— ПРИВЕДЁННЫЙ ОТРЫВОК —
-------------------------
Чем явственнее крепнет в нём, в его внутренней глубине, осознание своего
творческого неумения, да и вообще своей беспомощности, тем настоятельнее
ощущает он потребность находить оправдания для собственного превосходства.
Поэтому цинизм, с которым он поздравлял себя по поводу открытия «зачастую
бесконечно примитивных воззрений» людей, был родом оттуда же, что и его
склонность повсюду видеть лишь проявления самых низких побуждений –
коррупцию, заговорщицкую жажду власти, беспощадность, зависть, ненависть, – то
есть, из стремления компенсировать свои собственные беды за счёт всего мира. И
в случае с расовой принадлежностью это тоже служило ему в первую очередь в
качестве зацепки для его потребности в индивидуальном превосходстве, т. е. как
подтверждение того, что он другой и выше, нежели все эти пролетарии, бродяги,
евреи и чехи, что встречались ему на его пути.

И всё-таки тяжёлым камнем, как и прежде, на него давил страх, что он может
опуститься до уровня люмпенов, обитателей домов для бедных или пролетариев. Те
бесчисленные фигуры, которые прошли мимо него в мужском общежитии, те лица
из читального зала и тёмных коридоров, которые, как зеркало, отразили крушения
столь многих надежд и личных судеб, наложили на него свой несмываемый
отпечаток. И фоном тут была Вена рубежа веков, город с настроением эпилога и
запахом тления – эта школа жизни и впрямь научила его мыслить
преимущественно категориями заката. И не что иное, как страх, был главным
содержанием лет его формирования, а в конце даже, как это окажется, импульсом
головокружительной динамики всей его жизни вообще. Его столь компактно
выглядевшая картина мира и человека, его чёрствость и бесчеловечность были
преимущественно защитным жестом и рационализацией того «испуганного
существа», каким видели его немногие свидетели тех лет его молодости. Куда бы
ни бросил он свой взор, всюду виделись ему лишь симптомы изнурённости,
распада, расставания, признаки отравления крови, расового торжества, упадок и
катастрофа. И этот обертон, в который он вслушивался, был связан с тем
пессимистическим жизнеощущением, которое принадлежит к глубинным чертам
XIX века, заметно заглушая и всю веру в прогресс, и всю оптимистическую науку
эпохи. Но радикальность этого ощущения, и та бездеятельность, с которой он
отдался страху, стали такими индивидуальными и неповторимыми, что это сделало
их присущими именно ему.
-------------------------
— ПРИВЕДЁННЫЙ СПИСОК —
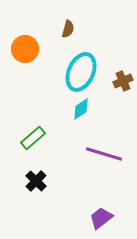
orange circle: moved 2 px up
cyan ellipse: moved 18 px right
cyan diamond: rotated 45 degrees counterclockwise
-------------------------
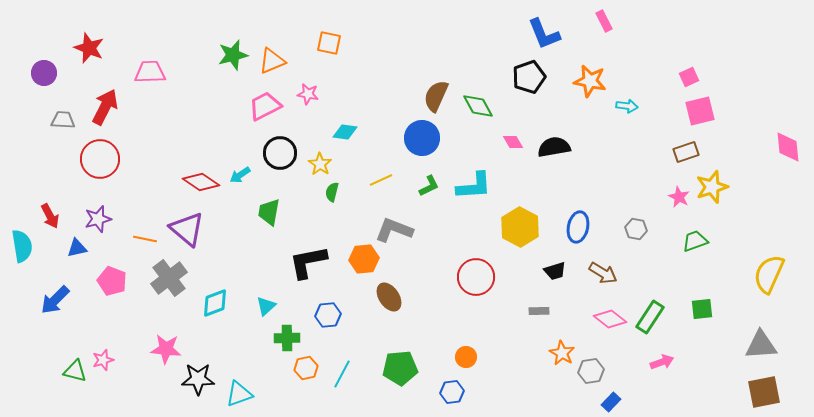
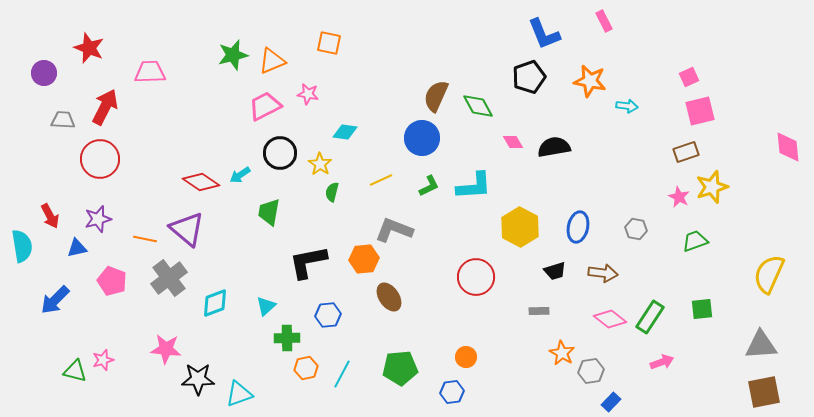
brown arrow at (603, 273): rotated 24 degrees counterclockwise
-------------------------
— ЗАДАНИЯ —
- a) Что в отрывке о венских годах героя названо главным содержанием лет его формирования?
- b) Допишите отрывок о венских годах героя, начав сразу после его последнего предложения.

— ОТВЕТЫ —
- a) Страх.

- b)
Как раз этот комплекс ощущений и распознается за его объяснением, почему же
он, после нескольких лет бездеятельности, эксцентричных снов наяву, постоянных
побегов в гротесковые миры своих фантазий, покинул, наконец, Вену. В его
уверениях содержатся и эротические, и пангерманские, и сентиментальные
причины, выливающиеся в объяснение в ненависти к этому городу:

«Отвратителен был для меня расовый конгломерат, который являла собой столица
империи, отвратительной была эта смесь народов из чехов, поляков, венгров,
русинов, сербов, хорватов и т. д., а между всем этим, как вечный грибок
человечества, – евреи и снова евреи. Огромный город казался мне символом
кровосмешения…

По всем этим причинам всё сильнее проявлялось страстное стремление
отправиться, наконец, туда, куда с самой ранней юности влекли меня тайные
желания и тайная любовь. Я надеялся сделать когда-нибудь себе имя в качестве
архитектора и так, в малом и великом, в зависимости от того, что будет уготовано
мне судьбою, честно послужить нации.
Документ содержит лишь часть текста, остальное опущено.